Despair Over Income Disparity

During his annual State of the Union address President Obama identified the growing income disparity in our country as a major problem we should do something about. This is apparently going to become the mantra of the Democrats for the November elections.It’s going to be a long year. The income disparity is one of those fuzzy issues that lends itself to demagoguery. Everyone seems to agree the disparity is too big, but no one says how big it ought to be. Surely we don’t want everyone to have the same income. That vision got a workout in the last century. The results were poor. Income inequality is as American as pizza. We assume people with a lot on the ball should earn more money than slackers.

But how much more? There is no credible answer, nor is there any consensus regarding what we should do about the growing income disparity.
We hear a lot about curbing the excessive compensation of corporate CEOs, which generally speaking would be a good idea. Some of these guys are giving greed a bad name. But that would not rectify the problem. Also, raising the minimum wage is another red herring. Less than 3 percent of workers earn the minimum wage and most of those are middle class kids in their first jobs. Raising the minimum wage may be a good idea but it will not impact the income gap.

Likewise, raising taxes on the rich might have some impact, but not much. In 2013, the top 1 percent of wage earners paid 30 percent of tax revenues. The bottom 20 percent paid no federal taxes. We can tweak that balance but all our tweaking will not close the income disparity.

The real problem of course is not one of income but rather social and economic mobility.
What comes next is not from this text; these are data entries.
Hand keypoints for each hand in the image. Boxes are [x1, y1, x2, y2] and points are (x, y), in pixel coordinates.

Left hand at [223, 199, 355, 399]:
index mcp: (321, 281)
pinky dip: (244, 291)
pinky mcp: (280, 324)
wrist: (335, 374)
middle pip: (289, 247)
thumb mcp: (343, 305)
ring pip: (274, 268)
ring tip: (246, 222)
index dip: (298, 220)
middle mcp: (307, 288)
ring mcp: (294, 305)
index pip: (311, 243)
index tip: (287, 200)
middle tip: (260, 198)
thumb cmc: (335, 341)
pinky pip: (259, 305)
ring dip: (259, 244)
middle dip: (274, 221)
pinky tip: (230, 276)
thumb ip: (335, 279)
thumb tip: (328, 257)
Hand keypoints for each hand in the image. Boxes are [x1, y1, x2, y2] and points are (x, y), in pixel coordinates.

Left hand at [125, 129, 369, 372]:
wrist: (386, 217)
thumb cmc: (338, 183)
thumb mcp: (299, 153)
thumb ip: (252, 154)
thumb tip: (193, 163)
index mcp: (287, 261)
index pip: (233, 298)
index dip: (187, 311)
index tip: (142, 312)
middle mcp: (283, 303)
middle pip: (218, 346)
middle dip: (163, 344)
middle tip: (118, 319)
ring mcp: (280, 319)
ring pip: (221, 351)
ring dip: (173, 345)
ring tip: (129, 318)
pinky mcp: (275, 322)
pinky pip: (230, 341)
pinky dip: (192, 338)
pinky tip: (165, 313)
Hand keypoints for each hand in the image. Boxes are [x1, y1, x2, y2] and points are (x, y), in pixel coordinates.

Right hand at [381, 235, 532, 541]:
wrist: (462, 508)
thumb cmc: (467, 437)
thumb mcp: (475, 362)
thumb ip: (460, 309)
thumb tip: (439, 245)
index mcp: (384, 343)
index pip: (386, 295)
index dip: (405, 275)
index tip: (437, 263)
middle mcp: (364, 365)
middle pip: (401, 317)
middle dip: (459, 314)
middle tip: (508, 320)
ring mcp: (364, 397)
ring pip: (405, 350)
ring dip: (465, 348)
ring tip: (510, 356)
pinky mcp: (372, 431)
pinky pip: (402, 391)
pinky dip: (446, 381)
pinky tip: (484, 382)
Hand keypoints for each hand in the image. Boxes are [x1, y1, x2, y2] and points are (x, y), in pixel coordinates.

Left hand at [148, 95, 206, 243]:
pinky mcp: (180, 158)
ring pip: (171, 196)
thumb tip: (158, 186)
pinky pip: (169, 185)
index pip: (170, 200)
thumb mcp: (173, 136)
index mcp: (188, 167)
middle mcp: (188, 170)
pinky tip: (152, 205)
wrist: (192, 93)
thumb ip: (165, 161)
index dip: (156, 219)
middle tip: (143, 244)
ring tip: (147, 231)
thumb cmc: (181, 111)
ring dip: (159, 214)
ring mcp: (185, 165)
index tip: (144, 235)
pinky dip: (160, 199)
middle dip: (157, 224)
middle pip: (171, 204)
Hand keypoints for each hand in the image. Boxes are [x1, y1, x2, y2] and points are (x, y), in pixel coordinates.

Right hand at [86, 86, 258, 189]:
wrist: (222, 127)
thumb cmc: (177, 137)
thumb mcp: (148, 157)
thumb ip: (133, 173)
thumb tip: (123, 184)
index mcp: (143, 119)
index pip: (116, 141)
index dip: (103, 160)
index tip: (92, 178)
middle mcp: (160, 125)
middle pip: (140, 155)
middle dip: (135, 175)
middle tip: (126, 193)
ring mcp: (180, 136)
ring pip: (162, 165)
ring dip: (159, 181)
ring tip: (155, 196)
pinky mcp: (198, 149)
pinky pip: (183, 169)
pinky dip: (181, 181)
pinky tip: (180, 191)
As long as people see reasonable hope for a better future, our nation will prosper. Unfortunately, opportunities for advancement are increasingly scarce for many people, especially those with limited education and few job skills. A major part of that stems from the loss of millions of low skill manufacturing jobs that once offered people with minimal qualifications relatively easy access to the middle class. We have a great potential to employ more people in well-paying manufacturing jobs, but jobs in modern manufacturing require advanced education and training that most of the displaced manufacturing workers simply do not have.
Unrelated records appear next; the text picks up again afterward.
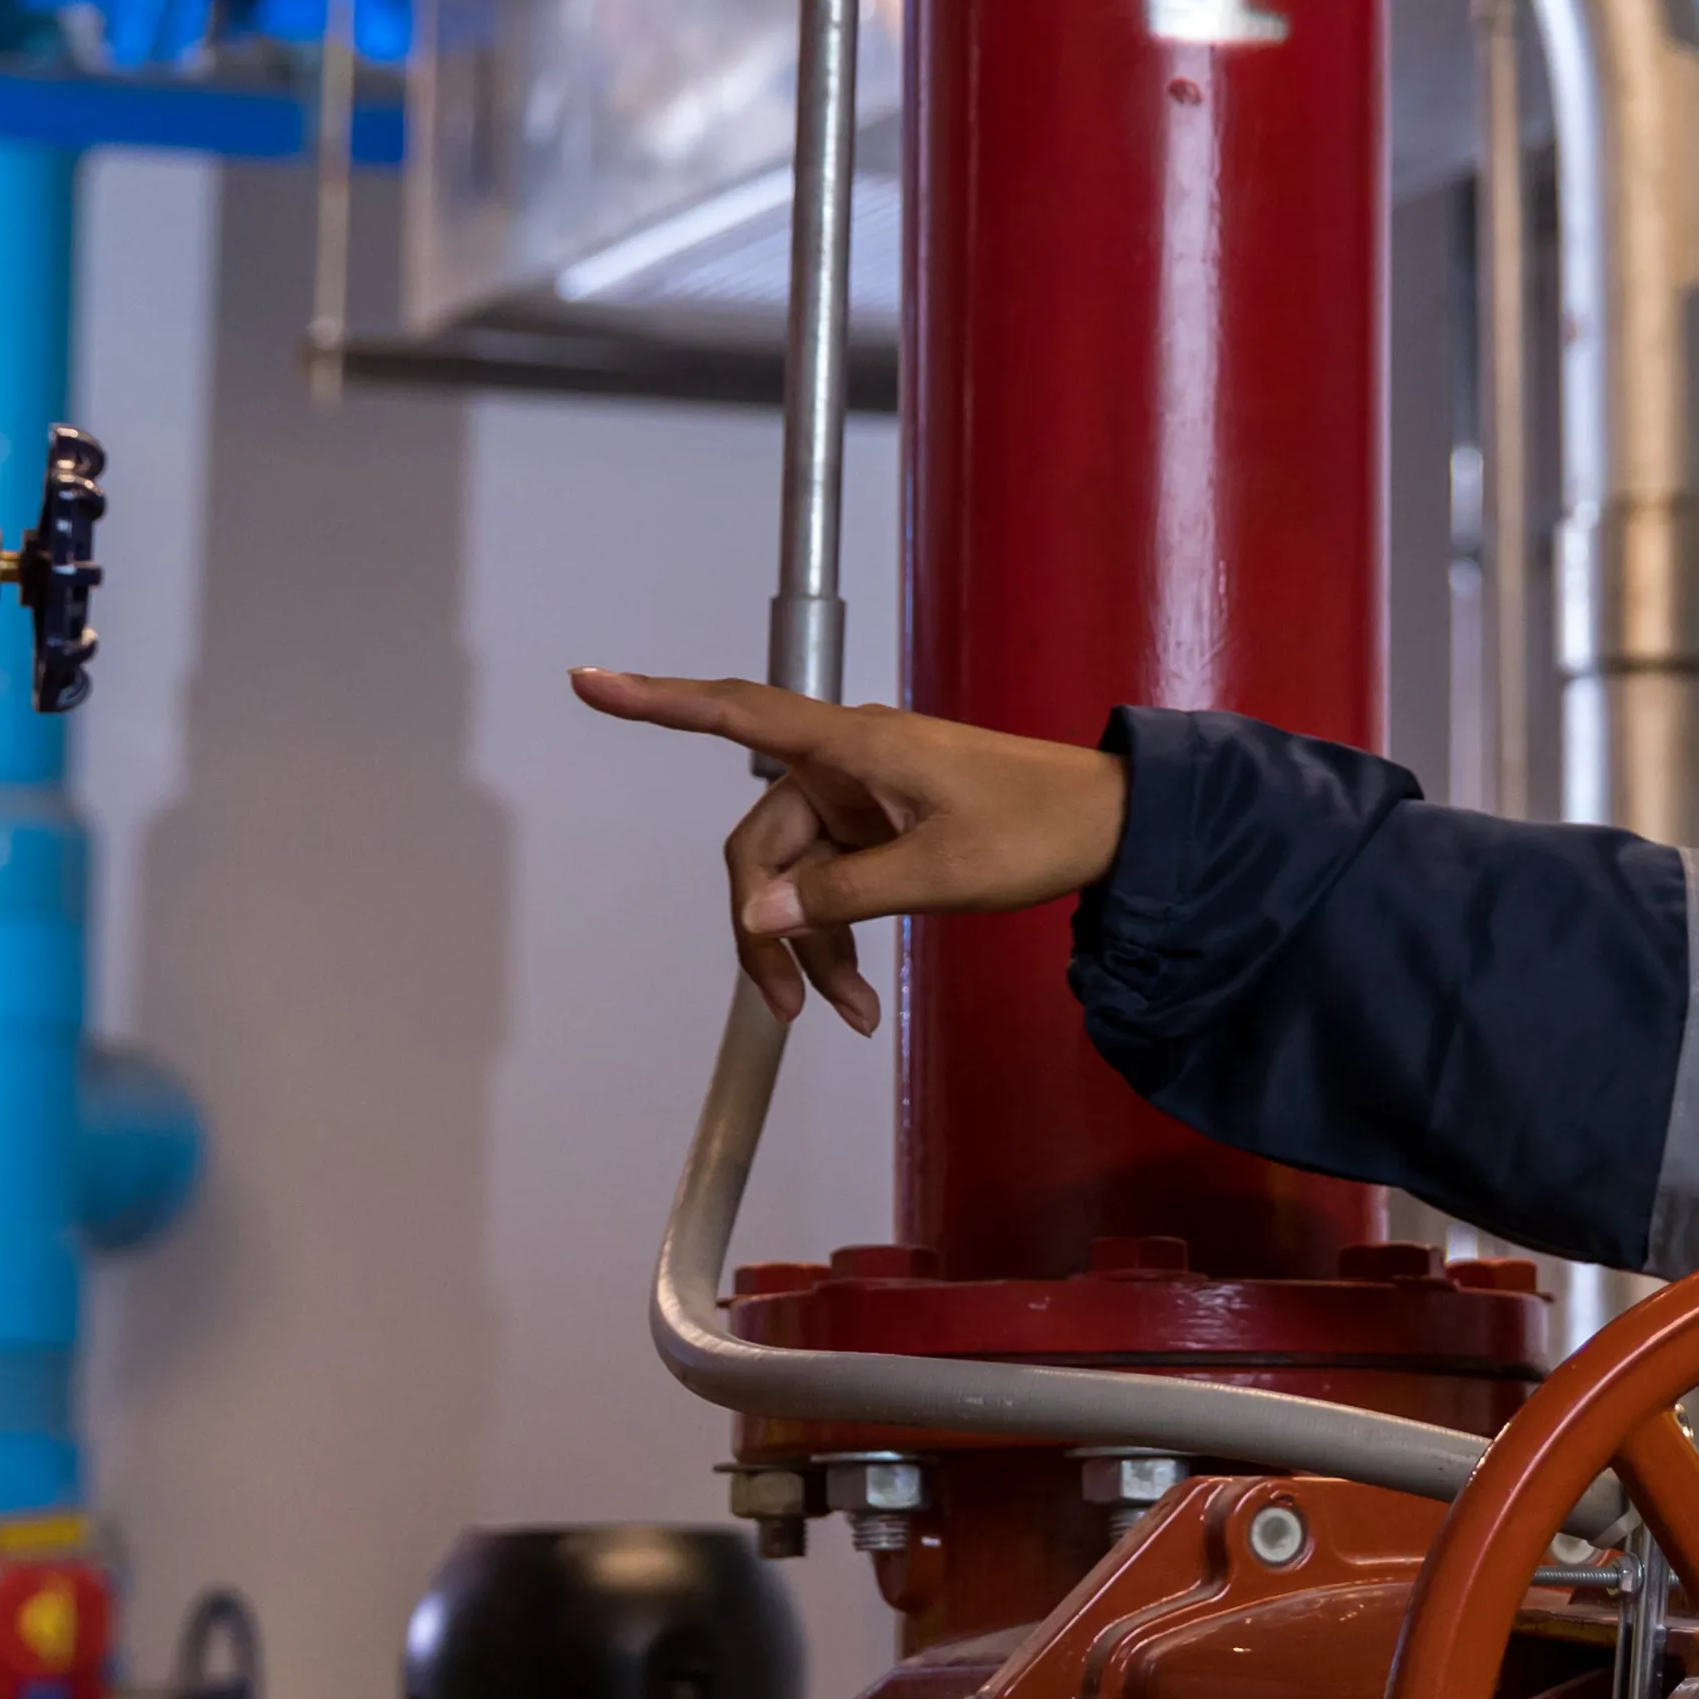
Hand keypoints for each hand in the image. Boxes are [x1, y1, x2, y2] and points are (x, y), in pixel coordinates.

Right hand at [570, 670, 1129, 1034]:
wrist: (1110, 826)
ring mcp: (860, 798)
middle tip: (790, 1007)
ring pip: (796, 879)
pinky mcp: (881, 827)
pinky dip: (837, 937)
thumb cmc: (1034, 829)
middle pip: (761, 846)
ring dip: (810, 949)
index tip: (589, 682)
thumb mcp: (939, 874)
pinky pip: (832, 885)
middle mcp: (843, 765)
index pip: (737, 713)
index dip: (659, 701)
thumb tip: (757, 917)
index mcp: (852, 747)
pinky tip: (860, 997)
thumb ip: (842, 898)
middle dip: (767, 928)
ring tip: (850, 1016)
In sum, we are left with a growing wealth gap between the top and bottom. What are we to do about it? Should we do anything? I extol the importance of education, but too much of our higher education today is failing to endow students with marketable work skills in our rapidly changing economy. Today 15 percent of cab drivers in the U.S. have college degrees. Applications to four year universities are declining and for good reason.

The growing income disparity is a result of a stubborn unemployment that reasonable people working together can solve. One solution is a coherent program for training people of all ages for jobs that actually exist and offer potential for personal growth. The business community would eagerly join forces with government in support of such an initiative if it were truly bi-partisan, professionally led and based upon practical incentives.
In his State of the Union address, the President also called upon Vice President Joe Biden to lead an effort to rationalize federal job training programs. Without question, the plethora of federal job training programs is a mass of confusion and wasteful duplication. The Government Accountability Office had identified 47 job training programs in nine agencies that spent $18 billion in 2009. The House Education and Workforce Committee says the GAO left out at least nine programs.

And of course these are just federal programs we’re talking about. There are hundreds more at the state and local level, and even more in the private sector – including the Manufacturing Institute’s “Dream It, Do It” initiative of the Manufacturing Institute that is doing great work. It may be that the best training programs are in fact at the state and local level.

We have faced bigger challenges than the income gap. What we need is less demagoguery, more rational analysis and perhaps a bit of leadership.